TEHERAN: Le président iranien a affirmé jeudi que le blocus des ports de son pays par les Etats-Unis était "voué à l'échec" et ne ferait qu'aggraver les perturbations dans le Golfe.

"Toute tentative d'imposer un blocus maritime est contraire aux lois internationales (...) et est vouée à l'échec", a assuré Massoud Pezeshkian dans un communiqué, après qu'un haut responsable de la Maison Blanche a mentionné une possible prolongation de ce blocus "pendant plusieurs mois".

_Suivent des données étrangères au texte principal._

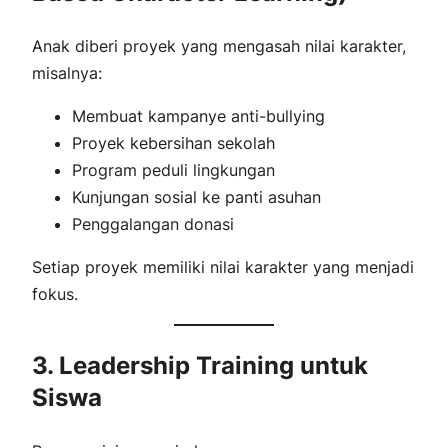
Anak diberi proyek yang mengasah nilai karakter,
misalnya:
Membuat kampanye anti-bullying
Proyek kebersihan sekolah
Program peduli lingkungan
Kunjungan sosial ke panti asuhan
Penggalangan donasi
Setiap proyek memiliki nilai karakter yang menjadi
fokus.
3. Leadership Training untuk
Siswa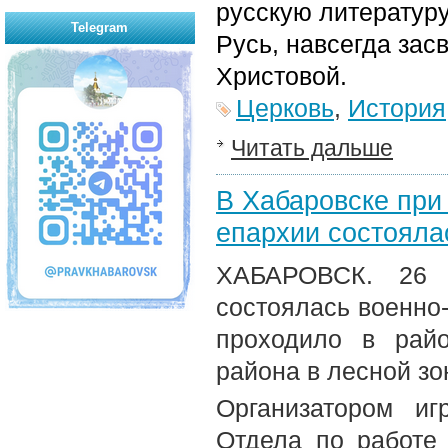
русскую литератур
Telegram
Русь, навсегда зас
Христовой.
Церковь
,
История
Читать дальше
В Хабаровске при
епархии состояла
ХАБАРОВСК. 26 о
состоялась военно
проходило в райо
района в лесной зон
Организатором иг
Отдела по работе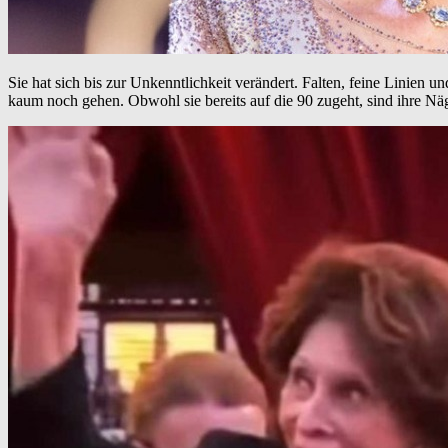
Sie hat sich bis zur Unkenntlichkeit verändert. Falten, feine Linien
kaum noch gehen. Obwohl sie bereits auf die 90 zugeht, sind ihre Näg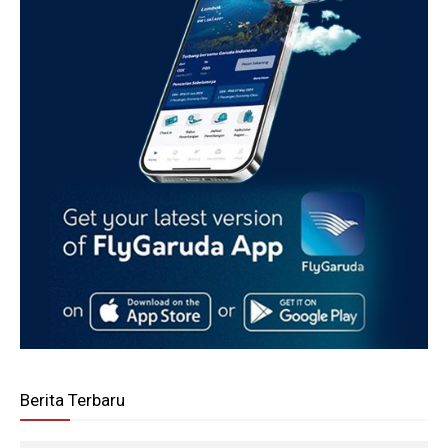
Berita Terbaru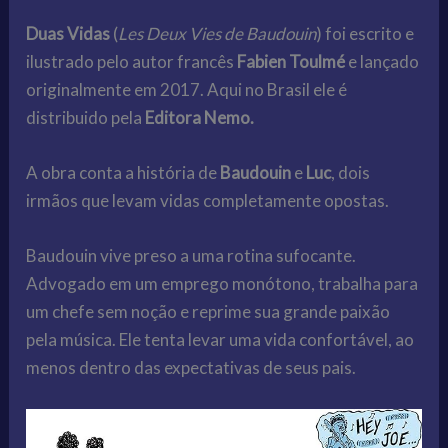
Duas Vidas
(
Les Deux Vies de Baudouin
) foi escrito e
ilustrado pelo autor francês
Fabien Toulmé
e lançado
originalmente em 2017. Aqui no Brasil ele é
distribuido pela
Editora Nemo.
A obra conta a história de
Baudouin
e
Luc
, dois
irmãos que levam vidas completamente opostas.
Baudouin vive preso a uma rotina sufocante.
Advogado em um emprego monótono, trabalha para
um chefe sem noção e reprime sua grande paixão
pela música. Ele tenta levar uma vida confortável, ao
menos dentro das expectativas de seus pais.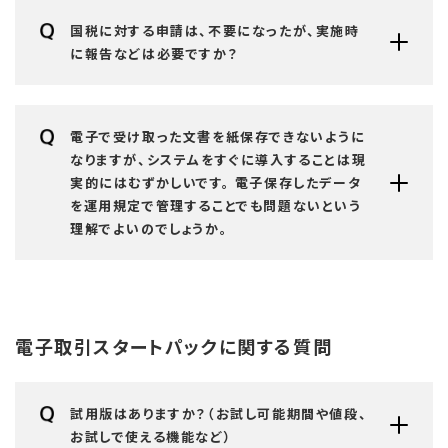
国税に対する申請は、不要になったが、実施時
に報告などは必要ですか？
電子で受け取った文書を紙保存できないように
なりますが、システムをすぐに導入することは現
実的にはむずかしいです。 電子保存したデータ
を運用規定で管理することでも問題ないという
理解でよいのでしょうか。
電子取引スタートパックに関する質問
試用版はありますか？（お試し可能期間や値段、
お試しで使える機能など）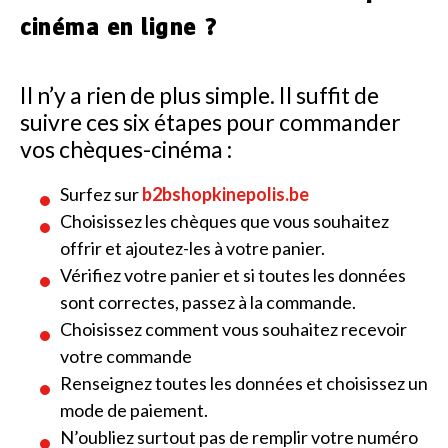
cinéma en ligne ?
Il n’y a rien de plus simple. Il suffit de
suivre ces six étapes pour commander
vos chèques-cinéma :
Surfez sur
b2bshopkinepolis.be
Choisissez les chèques que vous souhaitez
offrir et ajoutez-les à votre panier.
Vérifiez votre panier et si toutes les données
sont correctes, passez à la commande.
Choisissez comment vous souhaitez recevoir
votre commande
Renseignez toutes les données et choisissez un
mode de paiement.
N’oubliez surtout pas de remplir votre numéro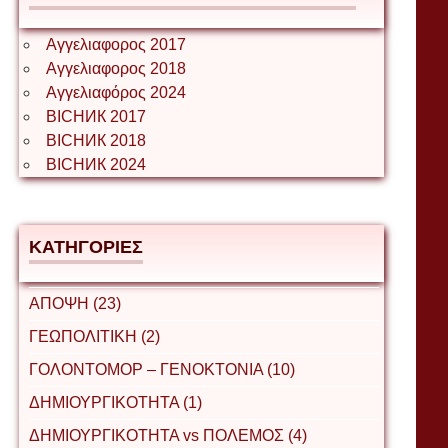
Αγγελιαφορος 2017
Αγγελιαφορος 2018
Αγγελιαφόρος 2024
ВІСНИК 2017
ВІСНИК 2018
ВІСНИК 2024
ΚΑΤΗΓΟΡΙΕΣ
ΑΠΟΨΗ (23)
ΓΕΩΠΟΛΙΤΙΚΗ (2)
ΓΟΛΟΝΤΟΜΟΡ – ΓΕΝΟΚΤΟΝΙΑ (10)
ΔΗΜΙΟΥΡΓΙΚΟΤΗΤΑ (1)
ΔΗΜΙΟΥΡΓΙΚΟΤΗΤΑ vs ΠΟΛΕΜΟΣ (4)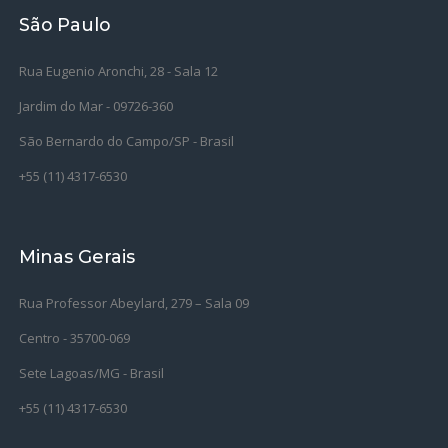
São Paulo
Rua Eugenio Aronchi, 28 - Sala 12
Jardim do Mar - 09726-360
São Bernardo do Campo/SP - Brasil
+55 (11) 4317-6530
Minas Gerais
Rua Professor Abeylard, 279 – Sala 09
Centro - 35700-069
Sete Lagoas/MG - Brasil
+55 (11) 4317-6530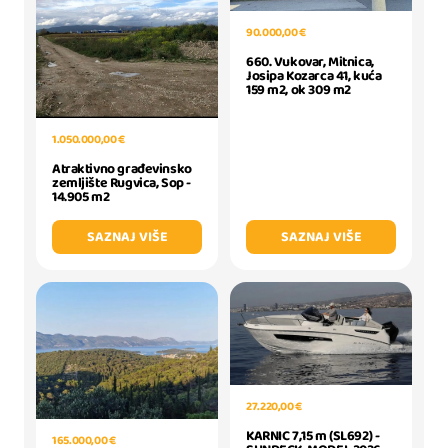
90.000,00 €
660. Vukovar, Mitnica,
Josipa Kozarca 41, kuća
159 m2, ok 309 m2
1.050.000,00 €
Atraktivno građevinsko
zemljište Rugvica, Sop -
14.905 m2
SAZNAJ VIŠE
SAZNAJ VIŠE
27.220,00 €
KARNIC 7,15 m (SL692) -
165.000,00 €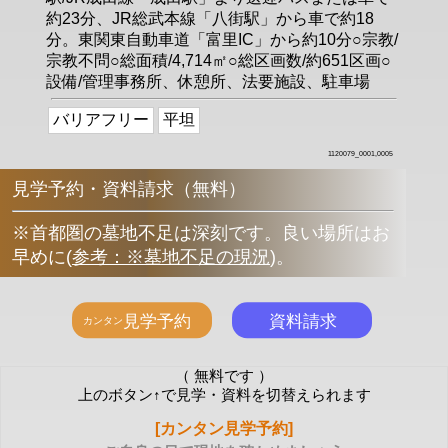
約23分、JR総武本線「八街駅」から車で約18
分。東関東自動車道「富里IC」から約10分○宗教/
宗教不問○総面積/4,714㎡○総区画数/約651区画○
設備/管理事務所、休憩所、法要施設、駐車場
バリアフリー
平坦
1120079_0001,0005
見学予約・資料請求（無料）
※首都圏の墓地不足は深刻です。良い場所はお
早めに
(
参考：※墓地不足の現況
)
。
（ 無料です ）
上のボタン↑で見学・資料を切替えられます
[カンタン見学予約]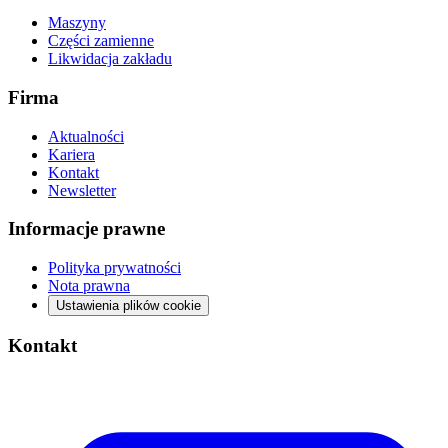
Maszyny
Części zamienne
Likwidacja zakładu
Firma
Aktualności
Kariera
Kontakt
Newsletter
Informacje prawne
Polityka prywatności
Nota prawna
Ustawienia plików cookie
Kontakt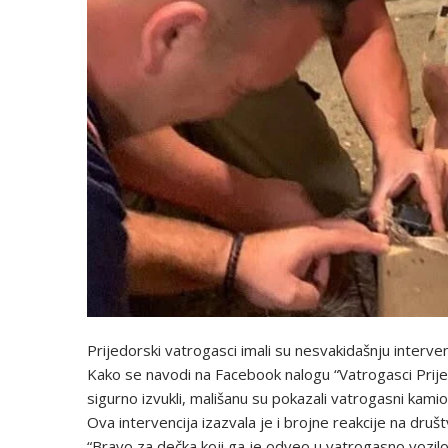
Prijedorski vatrogasci imali su nesvakidašnju intervenc
Kako se navodi na Facebook nalogu “Vatrogasci Prijed
sigurno izvukli, mališanu su pokazali vatrogasni kamio
Ova intervencija izazvala je i brojne reakcije na dru
“Bravo za dečka koji ga je odveo u vatrogasno vozilo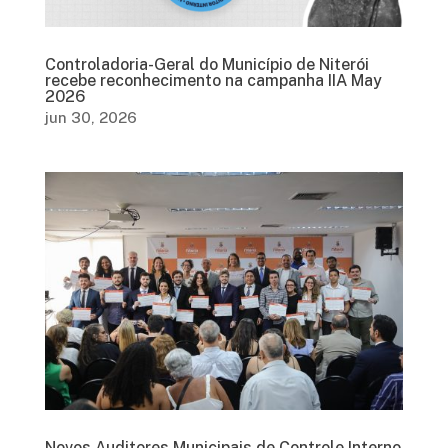
Controladoria-Geral do Município de Niterói
recebe reconhecimento na campanha IIA May
2026
jun 30, 2026
Novos Auditores Municipais de Controle Interno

Alors que ces déclarations ont contribué à provoquer un bond des cours du pétrole, le président iranien a estimé que de telles mesures de blocage "non seulement ne permettaient pas d'améliorer la sécurité régionale, mais constituaient une source de tension et une perturbation de la stabilité à long terme du golfe".

Si un cessez-le-feu est en vigueur depuis le 8 avril, les Etats-Unis imposent un blocus des ports iraniens depuis le 13 avril.

Dans ces conditions, les forces armées iraniennes ont décidé de maintenir leur contrôle sur le détroit d'Ormuz, par lequel transitait avant le conflit un cinquième des hydrocarbures consommés dans le monde.

Elles menacent de représailles si Washington ne lève pas son blocus.

"Nous ne tolérerons pas le blocus naval. S'il se poursuit, l'Iran ripostera", a averti mercredi sur la télévision d'Etat Mohsen Rezaei, ancien commandant en chef des Gardiens de la Révolution, nommé en mars conseiller militaire du nouveau guide suprême Mojtaba Khamenei.

Il a également mis en garde contre une reprise des hostilités entre l'Iran et les Etats-Unis, qui pourrait selon lui se solder par le naufrage de navires américains et la mort ou l'emprisonnement de nombreux soldats ennemis.

Et un haut responsable de la marine iranienne a évoqué le déploiement "dans un avenir très proche" d'armes navales récemment mises au point.

Le ministre du Pétrole, Mohsen Paknejad, a pour sa part minimisé l'impact du blocus mené par les Etats-Unis, assurant qu'il "ne produirait aucun résultat".

"Les employés de l'industrie pétrolière travaillent sans relâche pour garantir un approvisionnement sans problème", a-t-il dit.